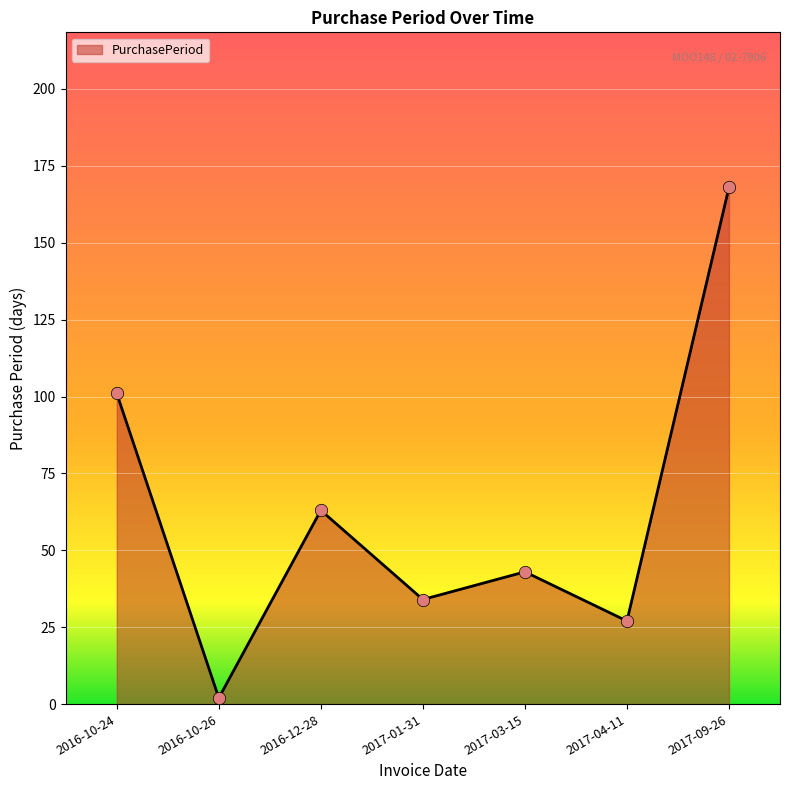

Between 2016-10-26 and 2016-12-28, which is larger?

2016-12-28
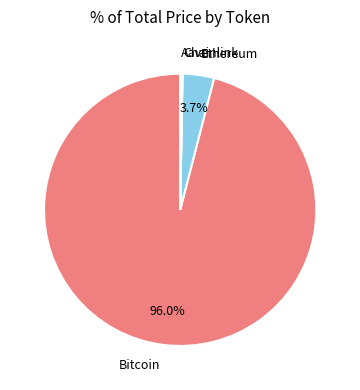

What percentage is NOT represented by Bitcoin?

4.0%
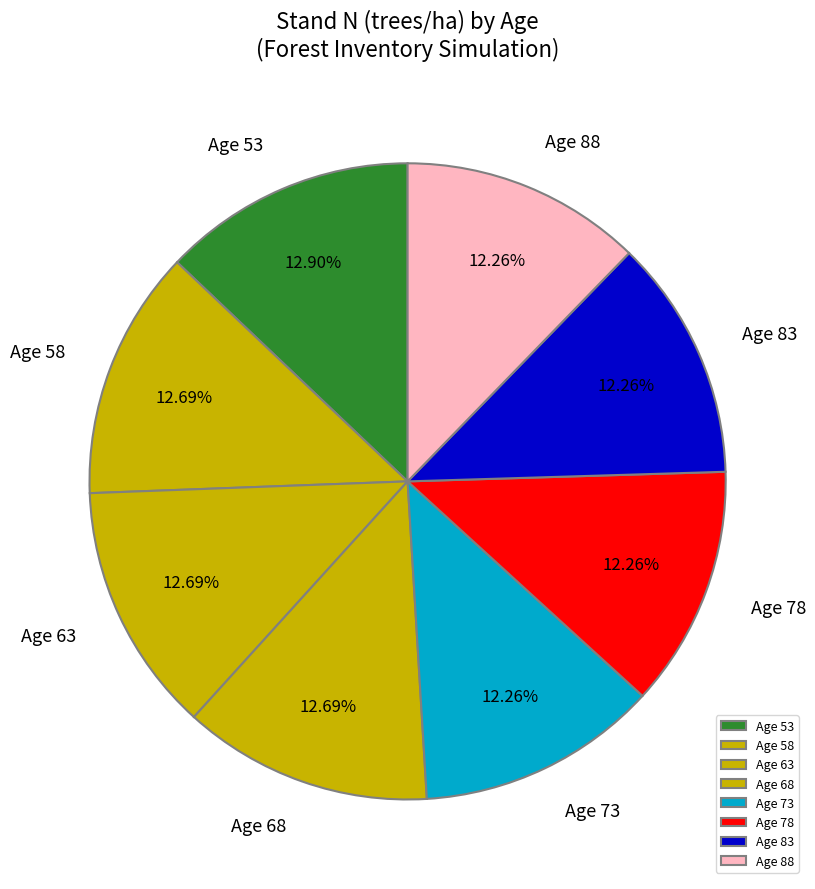

Is there a majority slice in this chart?

No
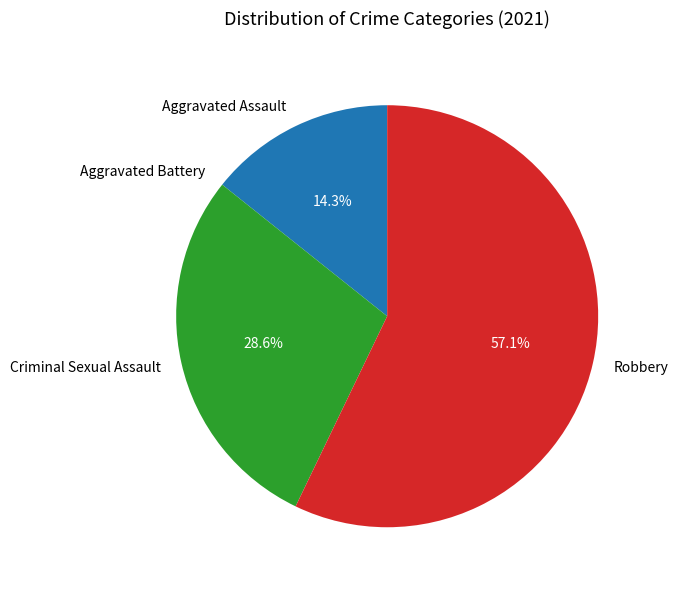

How much of the chart is everything except Aggravated Assault?

85.7%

**Directive:** List every line of the material above that contains the word "chart", matching case exactly.

**Response to the exercise:**
Is there a majority slice in this chart?
How much of the chart is everything except Aggravated Assault?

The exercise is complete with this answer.